__GOAL OF THE EXERCISE__.
Word for word, return each entry that follows, with every image removed.

++++ INPUT DATA ++++

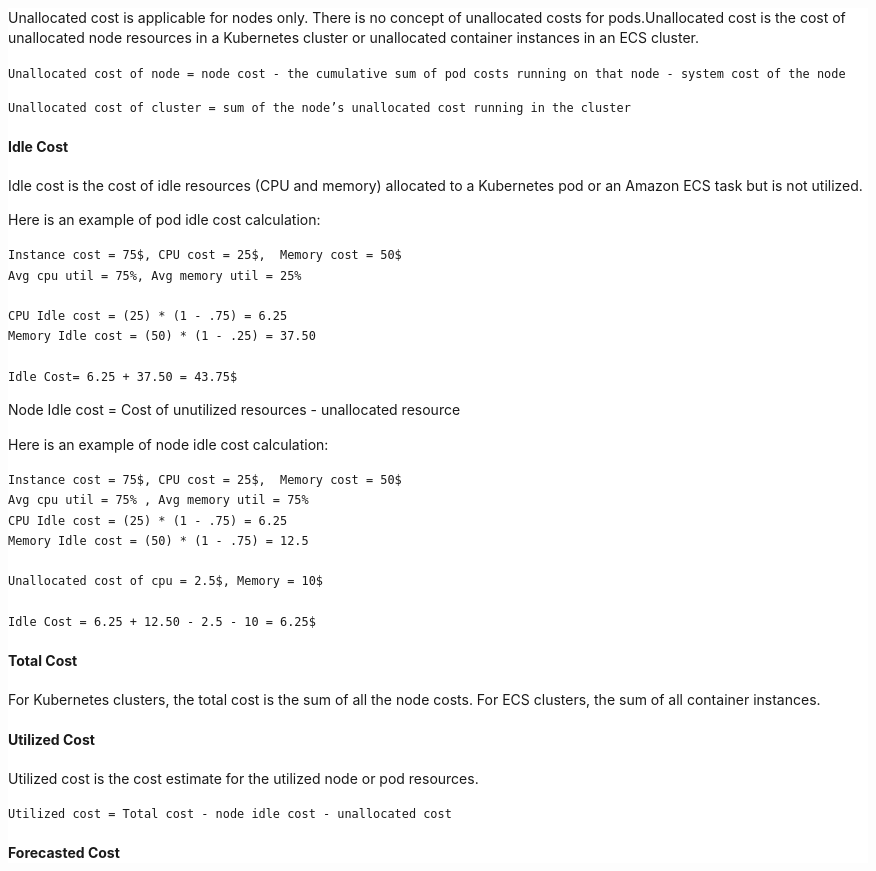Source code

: Unallocated cost is applicable for nodes only. There is no concept of unallocated costs for pods.Unallocated cost is the cost of unallocated node resources in a Kubernetes cluster or unallocated container instances in an ECS cluster.

```
Unallocated cost of node = node cost - the cumulative sum of pod costs running on that node - system cost of the node
```

```
Unallocated cost of cluster = sum of the node’s unallocated cost running in the cluster
```

#### Idle Cost

Idle cost is the cost of idle resources (CPU and memory) allocated to a Kubernetes pod or an Amazon ECS task but is not utilized.

Here is an example of pod idle cost calculation:

```
Instance cost = 75$, CPU cost = 25$,  Memory cost = 50$
Avg cpu util = 75%, Avg memory util = 25%

CPU Idle cost = (25) * (1 - .75) = 6.25
Memory Idle cost = (50) * (1 - .25) = 37.50

Idle Cost= 6.25 + 37.50 = 43.75$ 
```

Node Idle cost = Cost of unutilized resources - unallocated resource

Here is an example of node idle cost calculation:

```
Instance cost = 75$, CPU cost = 25$,  Memory cost = 50$
Avg cpu util = 75% , Avg memory util = 75%
CPU Idle cost = (25) * (1 - .75) = 6.25
Memory Idle cost = (50) * (1 - .75) = 12.5

Unallocated cost of cpu = 2.5$, Memory = 10$

Idle Cost = 6.25 + 12.50 - 2.5 - 10 = 6.25$
```

#### Total Cost

For Kubernetes clusters, the total cost is the sum of all the node costs. For ECS clusters, the sum of all container instances.

#### Utilized Cost

Utilized cost is the cost estimate for the utilized node or pod resources.

```
Utilized cost = Total cost - node idle cost - unallocated cost
```

#### Forecasted Cost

++++

__ANSWER SECTION__.
Source code

: Unallocated cost is applicable for nodes only. There is no concept of unallocated costs for pods.Unallocated cost is the cost of unallocated node resources in a Kubernetes cluster or unallocated container instances in an ECS cluster.

```
Unallocated cost of node = node cost - the cumulative sum of pod costs running on that node - system cost of the node
```

```
Unallocated cost of cluster = sum of the node’s unallocated cost running in the cluster
```

#### Idle Cost

Idle cost is the cost of idle resources (CPU and memory) allocated to a Kubernetes pod or an Amazon ECS task but is not utilized.

Here is an example of pod idle cost calculation:

```
Instance cost = 75$, CPU cost = 25$,  Memory cost = 50$
Avg cpu util = 75%, Avg memory util = 25%

CPU Idle cost = (25) * (1 - .75) = 6.25
Memory Idle cost = (50) * (1 - .25) = 37.50

Idle Cost= 6.25 + 37.50 = 43.75$ 
```

Node Idle cost = Cost of unutilized resources - unallocated resource

Here is an example of node idle cost calculation:

```
Instance cost = 75$, CPU cost = 25$,  Memory cost = 50$
Avg cpu util = 75% , Avg memory util = 75%
CPU Idle cost = (25) * (1 - .75) = 6.25
Memory Idle cost = (50) * (1 - .75) = 12.5

Unallocated cost of cpu = 2.5$, Memory = 10$

Idle Cost = 6.25 + 12.50 - 2.5 - 10 = 6.25$
```

#### Total Cost

For Kubernetes clusters, the total cost is the sum of all the node costs. For ECS clusters, the sum of all container instances.

#### Utilized Cost

Utilized cost is the cost estimate for the utilized node or pod resources.

```
Utilized cost = Total cost - node idle cost - unallocated cost
```

#### Forecasted Cost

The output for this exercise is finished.